Document segment
--- --- ---

- Intertitle (2010–2016)
- Genre: Crime drama
- Based on: Inspector Alan Banks by Peter Robinson
- Starring: Stephen Tompkinson; Andrea Lowe; Caroline Catz;
- Composer: Sheridan Tongue
- Country of origin: United Kingdom
- Original language: English
- No. of series: 5 + Pilot
- No. of episodes: 32 (list of episodes)

Production
- Executive producers: Andy Harries Francis Hopkinson
- Producer: Stephen Smallwoad
- Running time: 45 minutes
- Production company: Left Bank Pictures

Original release
- Network: ITV
- Release: 27 September 2010 – 5 October 2016

= DCI Banks =

British television crime drama series

DCI Banks is a British television crime drama series produced by Left Bank Pictures for the ITV network. Originally broadcast over five series in 2010-2016, the series was based on Peter Robinson's Inspector Alan Banks novels and stars Stephen Tompkinson as Detective Chief Inspector Alan Banks. In 2013, the series won in the drama category at the regional Royal Television Society Yorkshire Programme Awards.

==Background==
In January 2010, author Peter Robinson signed with Left Bank Pictures and ITV to adapt novels from the Detective Chief Inspector Alan Banks series for television. Filming on a two-part pilot based on Aftermath was completed in July 2010, with scenes filmed in Leeds. DCI Banks: Aftermath was broadcast on ITV on 27 September and 4 October 2010. The two episodes drew 6.55 million viewers, twice becoming the fifth most-watched programme on the ITV network that week.

ITV commissioned six episodes – three two-part dramas adapted from three novels for the first series. Filming began in February 2011 and included locations in Otley for Friend of the Devil. Some shop names were unchanged during filming. The first episode, Playing with Fire, aired 16 September 2011, and drew an average of 4.5 million viewers. The subsequent two-part dramas, Friend of the Devil and Cold is the Grave, achieved similar ratings.

ITV commissioned a second series. Filming began in March 2012, and episodes began broadcasting from 10 October. For this series, the novels Dry Bones that Dream, Innocent Graves and Strange Affair were adapted. With Andrea Lowe on maternity leave, Stephen Tompkinson was joined by Caroline Catz as DI Helen Morton, a character not in the novels. Sally Haynes, head of the ITV drama commissioning, said of the second series: "DCI Banks is now established as a firm favourite within ITV's crime drama slate. We're delighted so many viewers are appreciating Robert Murphy’s adaptations and how the team at Left Bank Pictures are producing DCI Banks."

On 1 December 2012, Peter Robinson announced on his website " that DCI Banks has been recommissioned for a third series of six one-hour episodes (again, three two-parters), according to a revised statement posted June 17, 2013, based on three books: Wednesday’s Child, Piece of My Heart, and Bad Boy. The revised announcement said filming would begin in August 2013, broadcast dates to be confirmed later. In January 2013, Stephen Tompkinson mentioned in an interview "I’m pleased to say [DCI Banks has] recently been commissioned for a third series, which should start filming later in the year," and in a subsequent interview he said: "In series three [DCI Alan] Banks will be assisted by both Annie and Helen," indicating that Lowe and Catz will return. Describing Alan Banks, Tompkinson said, "He is heavily reliant on his team and a great, almost patrician leader."

--- --- ---

Exercise materials

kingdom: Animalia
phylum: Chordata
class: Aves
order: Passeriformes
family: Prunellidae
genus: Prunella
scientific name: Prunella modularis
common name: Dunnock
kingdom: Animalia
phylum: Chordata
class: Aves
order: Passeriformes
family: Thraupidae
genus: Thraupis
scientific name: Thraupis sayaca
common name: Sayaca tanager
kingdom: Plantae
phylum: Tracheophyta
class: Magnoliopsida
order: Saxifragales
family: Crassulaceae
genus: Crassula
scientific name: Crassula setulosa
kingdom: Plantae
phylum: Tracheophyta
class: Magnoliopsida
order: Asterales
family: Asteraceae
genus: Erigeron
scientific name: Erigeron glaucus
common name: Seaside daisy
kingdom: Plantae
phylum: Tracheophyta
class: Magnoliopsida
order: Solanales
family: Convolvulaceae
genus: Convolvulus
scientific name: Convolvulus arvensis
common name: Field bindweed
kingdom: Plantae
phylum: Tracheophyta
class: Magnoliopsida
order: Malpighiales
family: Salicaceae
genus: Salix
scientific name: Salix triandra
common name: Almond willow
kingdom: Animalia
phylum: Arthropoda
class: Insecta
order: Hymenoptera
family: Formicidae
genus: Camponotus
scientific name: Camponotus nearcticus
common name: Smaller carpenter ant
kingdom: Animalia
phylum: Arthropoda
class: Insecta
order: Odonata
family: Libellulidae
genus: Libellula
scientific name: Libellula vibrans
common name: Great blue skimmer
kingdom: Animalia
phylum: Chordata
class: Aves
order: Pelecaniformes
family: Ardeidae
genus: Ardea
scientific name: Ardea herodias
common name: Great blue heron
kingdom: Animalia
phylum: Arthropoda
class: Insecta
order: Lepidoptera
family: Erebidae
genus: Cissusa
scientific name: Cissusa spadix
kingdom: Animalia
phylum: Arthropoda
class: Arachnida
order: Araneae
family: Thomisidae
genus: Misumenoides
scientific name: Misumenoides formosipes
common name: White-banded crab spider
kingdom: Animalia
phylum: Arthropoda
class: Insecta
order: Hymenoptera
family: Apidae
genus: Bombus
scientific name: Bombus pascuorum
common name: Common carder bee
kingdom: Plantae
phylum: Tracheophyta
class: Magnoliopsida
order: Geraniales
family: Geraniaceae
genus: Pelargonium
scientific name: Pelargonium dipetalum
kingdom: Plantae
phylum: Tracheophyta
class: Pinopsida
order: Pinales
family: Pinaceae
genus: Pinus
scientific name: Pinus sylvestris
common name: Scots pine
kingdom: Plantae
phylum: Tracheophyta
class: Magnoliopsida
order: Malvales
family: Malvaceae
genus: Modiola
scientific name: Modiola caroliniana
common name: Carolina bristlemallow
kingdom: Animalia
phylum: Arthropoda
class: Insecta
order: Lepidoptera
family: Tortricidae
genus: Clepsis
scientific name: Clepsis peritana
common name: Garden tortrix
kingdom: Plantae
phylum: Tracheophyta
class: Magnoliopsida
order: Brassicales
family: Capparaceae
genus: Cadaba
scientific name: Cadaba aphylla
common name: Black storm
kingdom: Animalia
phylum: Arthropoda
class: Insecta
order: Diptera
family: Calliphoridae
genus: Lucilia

--- --- ---

Problems to solve
1. In the records, reproduce the stretch from the line containing "family: Tortricidae" through the end of the records.
2. Carry on the article about the DCI Banks television series from where it stops.

Results by task
1.
family: Tortricidae
genus: Clepsis
scientific name: Clepsis peritana
common name: Garden tortrix
kingdom: Plantae
phylum: Tracheophyta
class: Magnoliopsida
order: Brassicales
family: Capparaceae
genus: Cadaba
scientific name: Cadaba aphylla
common name: Black storm
kingdom: Animalia
phylum: Arthropoda
class: Insecta
order: Diptera
family: Calliphoridae
genus: Lucilia

2.
The show was originally shown on ITV but from June 2014 the show was repeated on ITV's subscription drama channel ITV Encore on Friday nights.

On 22 September 2014, ITV announced the show was renewed for a fourth series. Filming began in Yorkshire in September 2014. The fourth series featured six hour-long original episodes inspired by Peter Robinson's books and aired from 4 March 2015 to 8 April 2015.

On 3 December 2015, ITV announced the show was renewed for a fifth and final series.

==Cast==
In an article written for The Telegraph when the pilot DCI Banks: Aftermath first aired in the UK, Peter Robinson wrote:
A lot of people asked me about the casting of Stephen Tompkinson as Banks....I met Stephen early on in the process, and he wanted to...find out everything he could from me about the character. I was impressed by his dedication, and when I finally saw him 'in character' I thought he managed to convey the essence of Banks. Stephen is taller than the Banks in the books, and my Annie is a brunette, whereas Andrea Lowe plays her as a blonde. It doesn't matter. You can't expect exact duplication. No actor is going to satisfy everybody's image of the way a fictional character should look, but that doesn’t mean he or she can't capture that character's spirit.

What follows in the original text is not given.